● **EXERCISE INSTRUCTIONS**: No pictures should appear in the copy. Reproduce exactly the lines from the one containing "Keine Nachbetreuung" through the end of the material below.

● **DATA PROVIDED**:
• • • • • • •
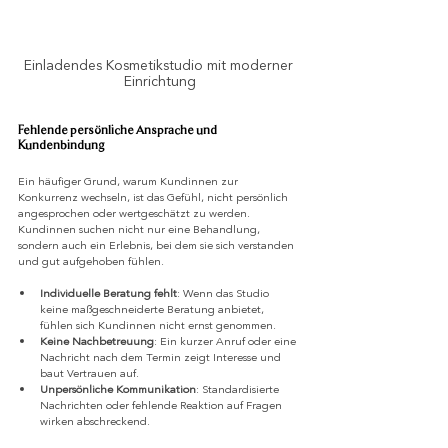
Einladendes Kosmetikstudio mit moderner 
Einrichtung
Fehlende persönliche Ansprache und 
Kundenbindung
Ein häufiger Grund, warum Kundinnen zur 
Konkurrenz wechseln, ist das Gefühl, nicht persönlich 
angesprochen oder wertgeschätzt zu werden. 
Kundinnen suchen nicht nur eine Behandlung, 
sondern auch ein Erlebnis, bei dem sie sich verstanden 
und gut aufgehoben fühlen.
Individuelle Beratung fehlt
: Wenn das Studio 
keine maßgeschneiderte Beratung anbietet, 
fühlen sich Kundinnen nicht ernst genommen.
Keine Nachbetreuung
: Ein kurzer Anruf oder eine 
Nachricht nach dem Termin zeigt Interesse und 
baut Vertrauen auf.
Unpersönliche Kommunikation
: Standardisierte 
Nachrichten oder fehlende Reaktion auf Fragen 
wirken abschreckend.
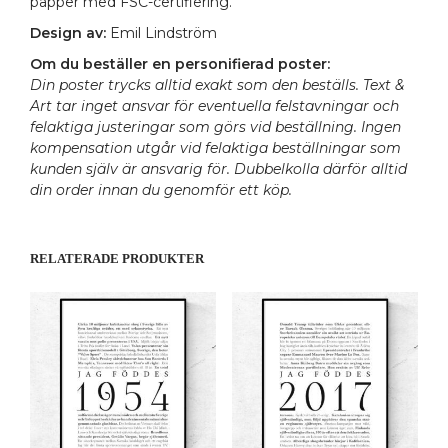
papper med FSC-certifiering.
Design av:
Emil Lindström
Om du beställer en personifierad poster:
Din poster trycks alltid exakt som den beställs. Text &
Art tar inget ansvar för eventuella felstavningar och
felaktiga justeringar som görs vid beställning. Ingen
kompensation utgår vid felaktiga beställningar som
kunden själv är ansvarig för. Dubbelkolla därför alltid
din order innan du genomför ett köp.
RELATERADE PRODUKTER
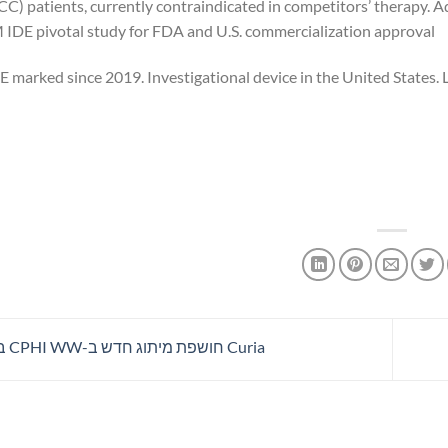
CC) patients, currently contraindicated in competitors’ therapy.
DE pivotal study for FDA and U.S. commercialization approval.
E marked since 2019. Investigational device in the United States. L
Curia חושפת מיתוג חדש ב-CPHI WW במילאנו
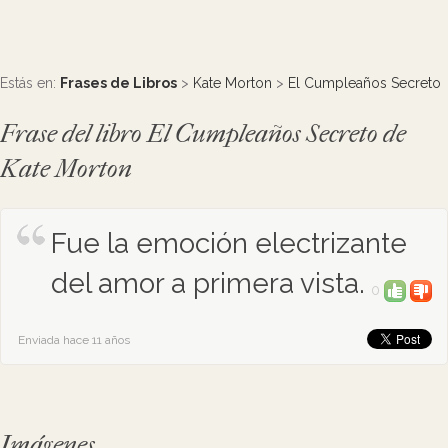
Estás en:
Frases de Libros
>
Kate Morton
>
El Cumpleaños Secreto
Frase del libro El Cumpleaños Secreto de
Kate Morton
Fue la emoción electrizante
del amor a primera vista.
0
Enviada hace 11 años
Imágenes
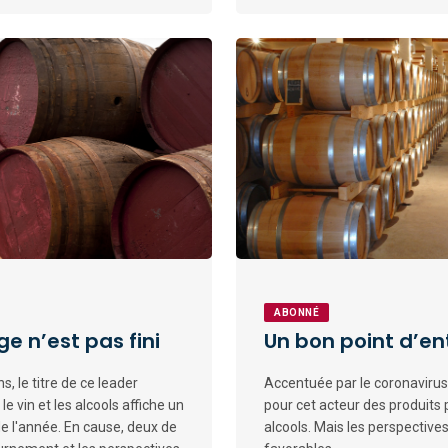
ABONNÉ
ge n’est pas fini
Un bon point d’en
, le titre de ce leader
Accentuée par le coronavirus,
e vin et les alcools affiche un
pour cet acteur des produits 
e l'année. En cause, deux de
alcools. Mais les perspecti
• • • • • • •
● **WRITTEN REPLY**:
Keine Nachbetreuung
: Ein kurzer Anruf oder eine 
Nachricht nach dem Termin zeigt Interesse und 
baut Vertrauen auf.
Unpersönliche Kommunikation
: Standardisierte 
Nachrichten oder fehlende Reaktion auf Fragen 
wirken abschreckend.
papper med FSC-certifiering.
Design av:
Emil Lindström
Om du beställer en personifierad poster:
Din poster trycks alltid exakt som den beställs. Text &
Art tar inget ansvar för eventuella felstavningar och
felaktiga justeringar som görs vid beställning. Ingen
kompensation utgår vid felaktiga beställningar som
kunden själv är ansvarig för. Dubbelkolla därför alltid
din order innan du genomför ett köp.
RELATERADE PRODUKTER
CC) patients, currently contraindicated in competitors’ therapy.
DE pivotal study for FDA and U.S. commercialization approval.
E marked since 2019. Investigational device in the United States. L
Curia חושפת מיתוג חדש ב-CPHI WW במילאנו
Estás en:
Frases de Libros
>
Kate Morton
>
El Cumpleaños Secreto
Frase del libro El Cumpleaños Secreto de
Kate Morton
Fue la emoción electrizante
del amor a primera vista.
0
Enviada hace 11 años
Imágenes
ABONNÉ
ge n’est pas fini
Un bon point d’en
, le titre de ce leader
Accentuée par le coronavirus,
e vin et les alcools affiche un
pour cet acteur des produits 
e l'année. En cause, deux de
alcools. Mais les perspecti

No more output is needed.